西藤なるを氏西藤なるを氏(医療法人 西藤こどもクリニック理事長)

 筆者がインターネットを通じて患者とコミュニケーションを始めたのは「喘息デー」に参加をしたことに端を発する。これは、当時開設されていた喘息に特化した掲示板「オンラインぜんそく友の会」の管理人の呼びかけで始まったイベントだ。この掲示板も、患者と医療関係者が時間・距離・立場を越えて交流をする仮想の場であった。そして1993年9月、「ひとりで悩まないで!」をかけ声に「喘息デー」は始まった。現在は全国喘息患者会連絡会が中心となり、各地方でイベントを毎年9月に開催している。

 今日インターネットはめざましい普及を遂げ、多くの患者がそこから情報を得る時代となった。高度に専門的な医学情報すらネットで閲覧可能であり、主治医以外からも疾患について学ぶ事ができる。一方、同じ疾病を持つ患者が集い意見や医学的情報の交換がなされる支援サイトも存在するが、開設と同時に閉鎖も相次いでいるのだ。
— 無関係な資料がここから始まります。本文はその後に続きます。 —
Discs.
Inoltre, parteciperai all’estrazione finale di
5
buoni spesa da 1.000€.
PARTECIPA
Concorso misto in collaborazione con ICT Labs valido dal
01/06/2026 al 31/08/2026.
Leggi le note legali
 「喘息デー」の成功裏で、ネットを通じてさらに多くの患者が集い、奉仕活動の輪が一気に広がると私は信じていた。だが現実には、サイト主催者の願いが実現せずに閉鎖されるサイトも多々目撃してきた。この現象は、患者会活動が長期化にともない主宰者の負担増や活動のマンネリ化を起こす問題と酷似する。
 ネット支援は時と場所を選ばず誰でも始められる。だが敷居が低い分、その多くは短期的で部分的、個人的である。また、その効果は禁煙支援を除き現在明らかなものはない。すぐにでも活動は始まるが、意欲の衰退や体力の限界も人間である以上必ず起こり得る。ネットでは、主催者がコミュニティー運営に習熟する間もなく患者が押し寄せるため、実社会だと患者会に数年後に訪れる転機が短時間で起こるのだ。実社会に根付かない仮想空間のみの交流と情報交換だけでは、むしろ苛立ちや閉塞感を味わっているようだ。
 一方、インターネット創生期に始まった「喘息デー」には必ず実社会での集いがあった。乏しいインフラの中で、「やはり会ってみないと分からない」というアナログな心理があったのだろう。そして、多くの患者が自ら奉仕活動に参加したことが、今日のネットでの交流と大きく異なる。能動的な患者が孤独から解放された歓喜を「喘息デー」というイベントを通じて確かめ合い、電子掲示板はそのためのツールとして機能したのだ。
 良質な支援社会を生み出すには、自ら行動する患者が欠かせない。医療におけるネットの存在意義は、自ら行動する患者が参加型医療への変容を促すことである。ネットの豊富な情報量は否定しないが、それを求めて徘徊するだけの患者を作ってはいけない。自身が支援資源にも変われる患者をつくるべきなのだ。
 インターネットは患者を変え、患者はネットの力で医療を変えるかもしれない。患者と共に歩んできたコミュニティー主催者の真価が発揮されるのは今である。